Case Report
Copyright ©2014 Baishideng Publishing Group Inc. All rights reserved.
World J Clin Cases. May 16, 2014; 2(5): 151-156
Published online May 16, 2014. doi: 10.12998/wjcc.v2.i5.151
Parathyroid carcinoma in pregnancy
Maja Baretić, Hrvojka Tomić Brzac, Margareta Dobrenić, Antonia Jakovčević
Maja Baretić, Division of Endocrinology, Department of Internal Medicine, University Hospital Centre Zagreb, 10000 Zagreb, Croatia
Hrvojka Tomić Brzac, Margareta Dobrenić, Clinical Department of Nuclear Medicine and Radiation Protection, University Hospital Centre Zagreb, 10000 Zagreb, Croatia
Antonia Jakovčević, Department of Pathology and Cytology, University Hospital Centre Zagreb, 10000 Zagreb, Croatia
Author contributions: Baretić M wrote and designed the report, was responsible for the patient treatment and follow up, analyzed the data and wrote the paper; Tomić Brzac H performed and commented on the ultrasound exam; Dobrenić M performed and commented on the nuclear medicine exam; and Jakovčević A performed the pathology report analysis and made comments.
Correspondence to: Maja Baretić, MD, PhD, Division of Endocrinology, Department of Internal Medicine, University Hospital Centre Zagreb, Zavod za endokrinologiju Kišpatićeva 12, 10000 Zagreb, Croatia. maja.simek@zg.t-com.hr
Telephone: +385-98-412284 Fax: +385-1-2376036
Received: December 24, 2013
Revised: March 20, 2014
Accepted: April 3, 2014
Published online: May 16, 2014
Abstract

A 24-year-old female patient with parathyroid carcinoma, the rarest endocrine malignancy, had two pregnancies. In the first pregnancy, she had severe nausea and fatigue. Hypercalcemia and hyperparathyroidism were diagnosed in the postpartum period. Hyperemesis gravidarum masked a diagnosis of hypercalcemia. Neck ultrasound and Tc-99m sestamibi found an enlarged lower right parathyroid gland. The gland was surgically removed, and an initial pathology report described atypical adenoma. Shortly afterward, she became pregnant again. During the second pregnancy, her calcium level was frequently controlled but was always in the normal range. Normocalcemia is explained by the specific physiology of pregnancy accompanied by hemodilution, hypoalbuminemia and maternal hypercalciuria (mediated by increased glomerular filtration). During lactation, calcium levels rose, and a new neck ultrasound showed a solitary mass in the area of prior surgery and an enlarged pretracheal lymph node. Fine needle aspiration of the solitary mass and node showed parathyroid carcinoma cells. The tumor mass was resected en bloc with the contiguous tissues and surrounding lymph nodes (pathology report; parathyroid carcinoma with metastases). Over the next five years, four consecutive surgeries were performed to remove malignant parathyroid tissue, lymph nodes and local metastases. Following the surgical procedures, no hypocalcemia was observed. More serious hypercalcemia recurred; the calcium level was difficult to control with a combination of pamidronate, cinacalcet and loop diuretic. No elements of multiple endocrine neoplasia were present.

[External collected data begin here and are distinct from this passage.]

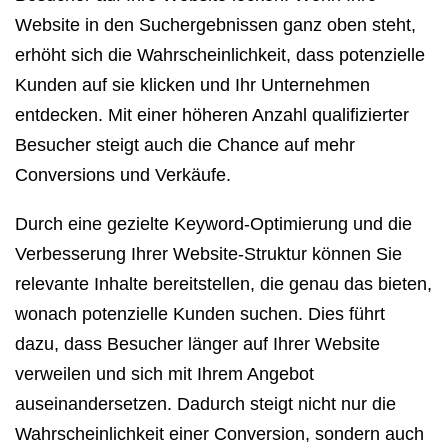
Website in den Suchergebnissen ganz oben steht,
erhöht sich die Wahrscheinlichkeit, dass potenzielle
Kunden auf sie klicken und Ihr Unternehmen
entdecken. Mit einer höheren Anzahl qualifizierter
Besucher steigt auch die Chance auf mehr
Conversions und Verkäufe.
Durch eine gezielte Keyword-Optimierung und die
Verbesserung Ihrer Website-Struktur können Sie
relevante Inhalte bereitstellen, die genau das bieten,
wonach potenzielle Kunden suchen. Dies führt
dazu, dass Besucher länger auf Ihrer Website
verweilen und sich mit Ihrem Angebot
auseinandersetzen. Dadurch steigt nicht nur die
Wahrscheinlichkeit einer Conversion, sondern auch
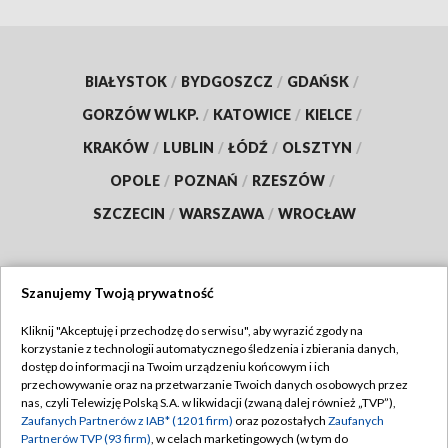
BIAŁYSTOK
/
BYDGOSZCZ
/
GDAŃSK
/
GORZÓW WLKP.
/
KATOWICE
/
KIELCE
/
KRAKÓW
/
LUBLIN
/
ŁÓDŹ
/
OLSZTYN
/
OPOLE
/
POZNAŃ
/
RZESZÓW
/
SZCZECIN
/
WARSZAWA
/
WROCŁAW
Szanujemy Twoją prywatność
Dołącz do nas:
Kliknij "Akceptuję i przechodzę do serwisu", aby wyrazić zgody na
korzystanie z technologii automatycznego śledzenia i zbierania danych,
TVP
dostęp do informacji na Twoim urządzeniu końcowym i ich
Abonament TVP
przechowywanie oraz na przetwarzanie Twoich danych osobowych przez
Regulamin TVP
nas, czyli Telewizję Polską S.A. w likwidacji (zwaną dalej również „TVP”),
Emisja w TVP
Polityka prywatności
Zaufanych Partnerów z IAB* (1201 firm)
oraz pozostałych
Zaufanych
Partnerów TVP (93 firm)
, w celach marketingowych (w tym do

Keywords: Parathyroid carcinoma, Hypercalcemia, Hyperparathyroidism, Pregnancy, Hyperemesis gravidarum

Core tip: Parathyroid carcinoma is the rarest endocrine malignancy; it is extremely uncommon in pregnancy. Hyperemesis gravidarum can mask the symptoms of hypercalcemia. The calcium level can be lower during pregnancy due to its specific physiology. This is a case report of a 24-year-old female patient with parathyroid carcinoma and two consecutive pregnancies with good outcomes in the postnatal period despite poor prognosis due to malignant disease. In five years, four consecutive surgeries were performed to remove malignant parathyroid tissue, lymph nodes and local metastases. Hypercalcemia was difficult to control with a combination of pamidronate, cinacalcet and loop diuretic. There were no elements of multiple endocrine neoplasia.